5 February 2018

GDPR - the new General Data Protection Regulation

On 25 May 2018, EU’s new General Data Protection Regulation becomes effective. The new regulation highly emphasises documentation, and the consequence of not having one’s data under control may be fined with up to 4% of your annual turnover. We help you to become ready.

What is GDPR?

In 2016, new rules were adopted for processing of personal data, known as GDPR (General Data Protection Regulation), which becomes effective on 25 May 2018. For Danish companies, the new rules replace the Act on Processing of Personal Data from 2001.

Basically, GDPR is a modernisation of the old law on processing of personal data which no longer can keep up with the technological development. This means that the articles of the new General Data Protection Regulation are more or less unchanged, however, with increased attention to compliance and thus increased risk of penalty, while other articles involve new initiatives.

With the increased risk of penalty and the very high fines, the companies are forced to get a total overview and control of their data processing flow. Many companies have previously not attached much importance to personal data security since it has not been considered as particularly business critical but with the new General Data Protection Regulation, it will be a competitive parameter to have one’s data under control – a parameter which we would be happy to help you win!

Right to be forgotten

The largest attention regarding the new General Data Protection Regulation is concentrated on the right of the data subjects to be forgotten. In reality, this right is not new but the increased attention in the new General Data Protection Regulation means that you as a company must have the processing and storage of your data under total control to live up to the requirement.

First of all, all data subjects – in your case this is most often your customers – shall voluntarily, specifically and ambiguously have given their consent to your processing of their personal data. In addition, it shall be possible for the data subjects to have access to the personal data at any time which you as a company have on the person in question, have the option of changing and have information updated and at any time have the opportunity of having the information deleted or anonymised.

For this to be possible, it is therefore important that you can document your processing of personal data, including: collection, registration, storage, adjustment or modification, recovery, use, transmission, linking or integration, limitation, deletion or destruction. This means that the first and largest step towards living up to the new General Data Protection Regulation is that you map and document where, how, when and by whom your data is processed.

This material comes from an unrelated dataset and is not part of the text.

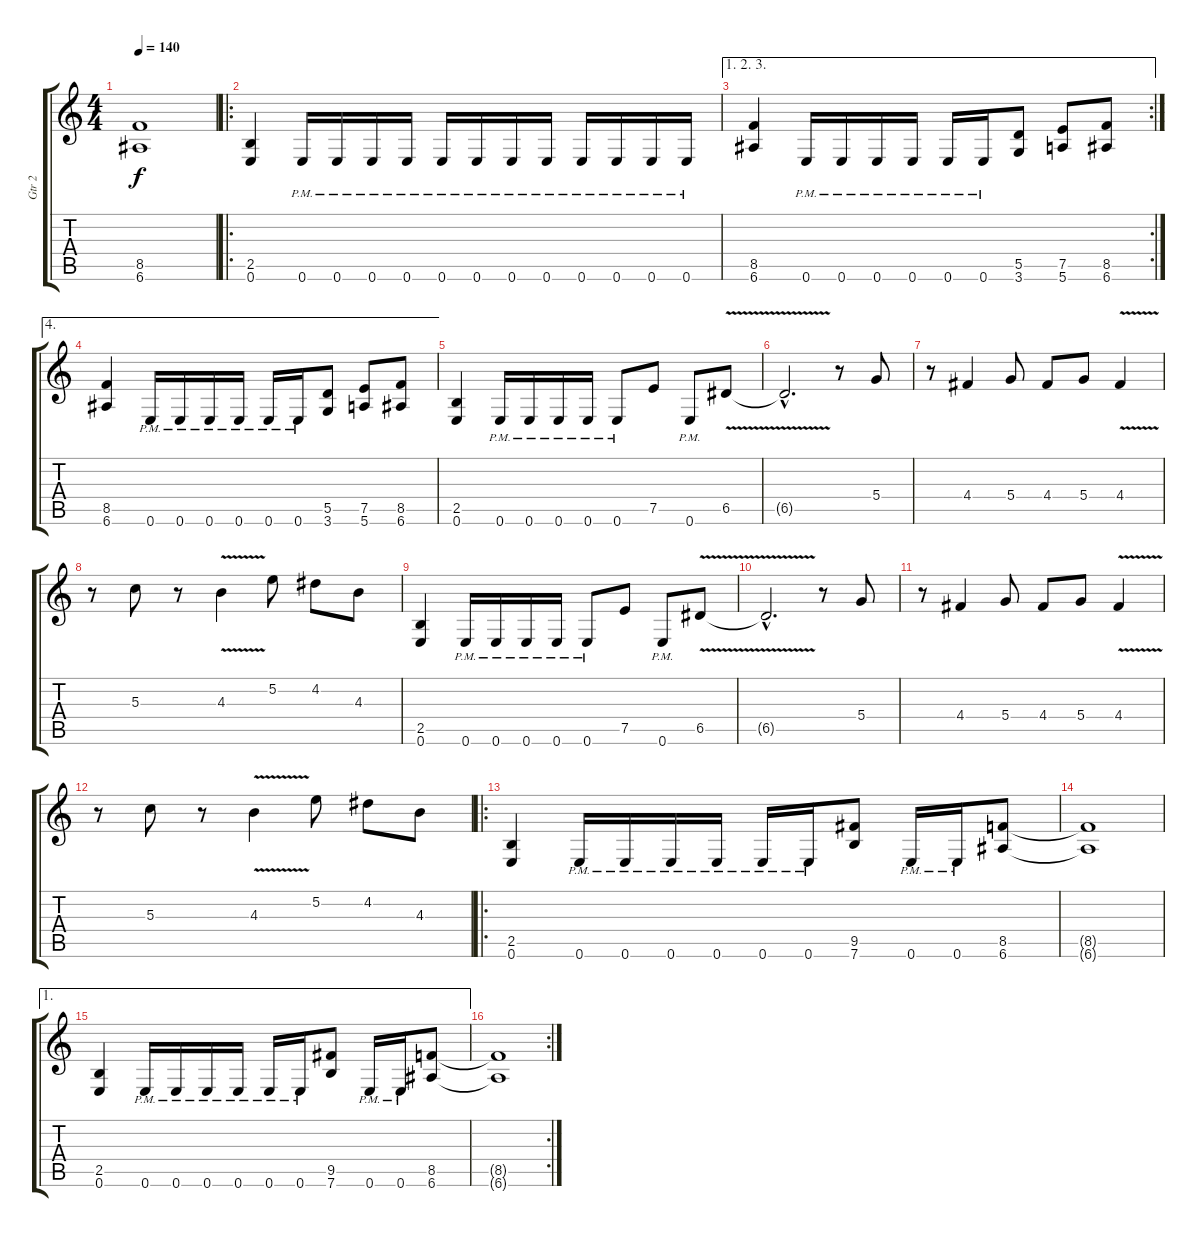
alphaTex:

The 7 principles of the regulation

Lawful, fair and transparent processing
Consent and information about the controller shall be given and processing of data must be available

Purpose limitation
A specific purpose for the collection of data must exist

Data minimization
The company only collects data which is relevant

Accuracy
Data must be updated to ensure that the information is always correct

Storage limitation
Data shall only be stored as long as it is necessary

Confidential and secure​​​​​​​
Data must be processed confidentially and reliably

Accountability and liability
The company is responsible for compliance of the principles and the burden of proof rests with the company

GDPR

Checklist from DI Digital

To help companies with an overview of the new General Data Protection Regulation, DI Digital has developed a checklist with questions related to the most important issues. It is therefore important that you can answer these questions:

1. Are you subject to the regulation?

2. Is the information that you want to process subject to the regulation; is the information to be considered personal data?

3. What categories of personal data do you want to process?

4. What processing operations do you want to make?

5. Do you play a role as controller or processer in relation to the specific processing operations?

6. Do you have a legal basis to process the requested categories of personal data?

7. Do you fulfil the principles for processing the data?

8. Is the processing required (proportional)?

9. Can you handle information in a less intrusive way and still achieve the purpose?

10. Do you fulfil the rights of data subjects when processing personal data?

11. Do you fulfil your obligations (including transfer and security) by processing personal data?

12. Do special conditions apply for your processing of personal data?

At www.di.dk/persondata, DI also offers a number of specific tools to help companies implement the General Data Protection Regulation and the various items in the checklist.

This is how we help our customers

In Hesehus, we would like to help our customers get ready for the new legislation by preparing an analysis of the personal data you are in possession of through our solution. The analysis contains the following:

  • mapping of personal data and who has access to it – including third party integrations.
  • identification of areas which do not live up to the regulation at present – including consent for the collection of data and deletion, export and filling of data.
  • review of technical and organisational protection – including division of responsibilities in practice.

Based on the analysis, we prepare a report for you which contains documentation of the above-mentioned items and recommendations for necessary changes such as the handling of the use of third party software, division of user access and similar allowing you to live up to the new General Data Protection Regulation.

Furthermore, we will of course also help you with the preparation of a data processor agreement between you and us as a supplier. The purpose of the data processor agreements is to ensure that the requirements, which you have to comply with as controller, are satisfied and apply to your suppliers.

The countdown has started!

New legislation can be a handful and it often ends up being postponed because it is time-consuming to get acquainted with – but a lot of money can be at risk.

Companies that do not comply with the new General Data Protection Regulation on 25 May 2018 may risk fines of up to 4% of the annual turnover or a maximum of EUR 20 million.

It is therefore important that you get an overview of the new rules and what they mean to you.